По фрагменту документа ответьте на вопросы:
(a) По какому предмету проходил первый экзамен?
(b) Сколько баллов набрал Чернышевский на экзаменах?
(c) Какого числа Евгения Егоровна выехала в Москву?
═════ ФРАГМЕНТ ДОКУМЕНТА
С утра 2 августа начались экзамены. Первый – по физике. На экзамене присутствовали ректор Плетнев и попечитель Петербургского учебного округа Мусин-Пушкин. Экзаменовали сразу за тремя столами. Пока сидел Мусин-Пушкин, экзаменующихся вызывали по алфавитному списку, а когда часа через два он ушел, вызывать перестали, и каждый подходил сам, как на исповеди. При попечителе очередь до Чернышевского не дошла. Профессор ответами его остался весьма доволен.
– Очень хорошо, – сказал он в заключение. – Где вы воспитывались?
Каждый из экзаменующихся дожидался выставления при нем отметки, но Чернышевскому показалось слишком неучтивым нагибаться к самому журналу, тем более, что и профессор отличался близорукостью и, проставляя отметку, низко склонился к столу.
Ободренный успешным началом, Чернышевский на другой день великолепно отвечал на экзамене по алгебре и тригонометрии. И снова был огорчен, что отметка осталась ему неизвестной. «Просто хоть очки надевай, – писал он домой, – профессор нарочно при тебе ставит, чтобы видел, тебе ли точно поставил он, не ошибся ли в фамилии, а ты не видишь».
На экзамене по словесности саратовцу выпало написать на тему «Письмо из столицы». Аттестовано оно было высшим баллом.
К Фрейтагу, на экзамен латинского, он шел полный самых радужных надежд. Он мог перевести без приготовления Тацита, Горация, любого автора, мог бы свободно объясняться с профессором по-латыни, тем более, что Фрейтаг плохо владел русским, и если экзаменующийся не говорил по-немецки, профессору помогал объясняться переводчик. Тут бы и заговорить по-латыни. Но сразу не догадался, а когда спохватился, то Фрейтаг уже занялся с другим. Только четыре. По латыни, которую Чернышевский так превосходно знал!..
В общем экзамены прошли более чем удачно. Для поступления нужна была сумма баллов, равная тридцати трем. Высшее число – пятьдесят пять. Чернышевский набрал сорок девять.
«Поздравляю, мой родной, с сыном-студентом», – писала мужу Евгения Егоровна, собираясь отъезжать домой в Саратов.
На другой день после экзаменов были заказаны шляпа и шпага. Сначала хотели поискать в Гостином дворе подержанные, подешевле, но радость была так велика, что и расход на заказ показался законным.
Евгения Егоровна только все огорчалась, что уедет, не увидев сына в студенческом сюртуке. Впрочем, образчики сукон, из которых заказали шинель и сюртук, она брала с собою, чтобы отец по достоинству оценил дорогой материал…
До самой заставы проводил Чернышевский свою мать, когда 26 августа она вместе с спутницей выехали на «троешных» в Москву, чтобы ехать оттуда в Саратов «на долгих».
Впервые предстояло ему остаться одному в огромном незнакомом городе. Не так ощутительна была разлука с родным домом, пока мать еще была здесь. Теперь она уносила с собою последнее родное тепло, близость которого придавала ему силы. Но надо было крепиться, надо было поддержать и в ней твердость перед разлукой, и он с самым веселым лицом шутил, смеялся над тем, что матушка накупила в дорогу репы и тому подобных пустяков. Расстались со слезами, но гораздо спокойнее, чем он ожидал… Евгения Егоровна обещала не тосковать дорогой, не думать о разлуке, а «только молиться богу и играть в карты с Устиньей Васильевною…»
══════════
═════ НАБОР ДАННЫХ
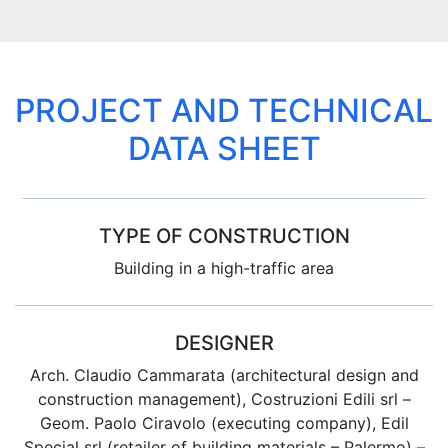
PROJECT AND TECHNICAL
DATA SHEET
TYPE OF CONSTRUCTION
Building in a high-traffic area
DESIGNER
Arch. Claudio Cammarata (architectural design and
construction management), Costruzioni Edili srl –
Geom. Paolo Ciravolo (executing company), Edil
Special srl (retailer of building materials – Palermo) –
══════════
#### ОТВЕТ
(a) По физике.
(b) Сорок девять.
(c) 26 августа.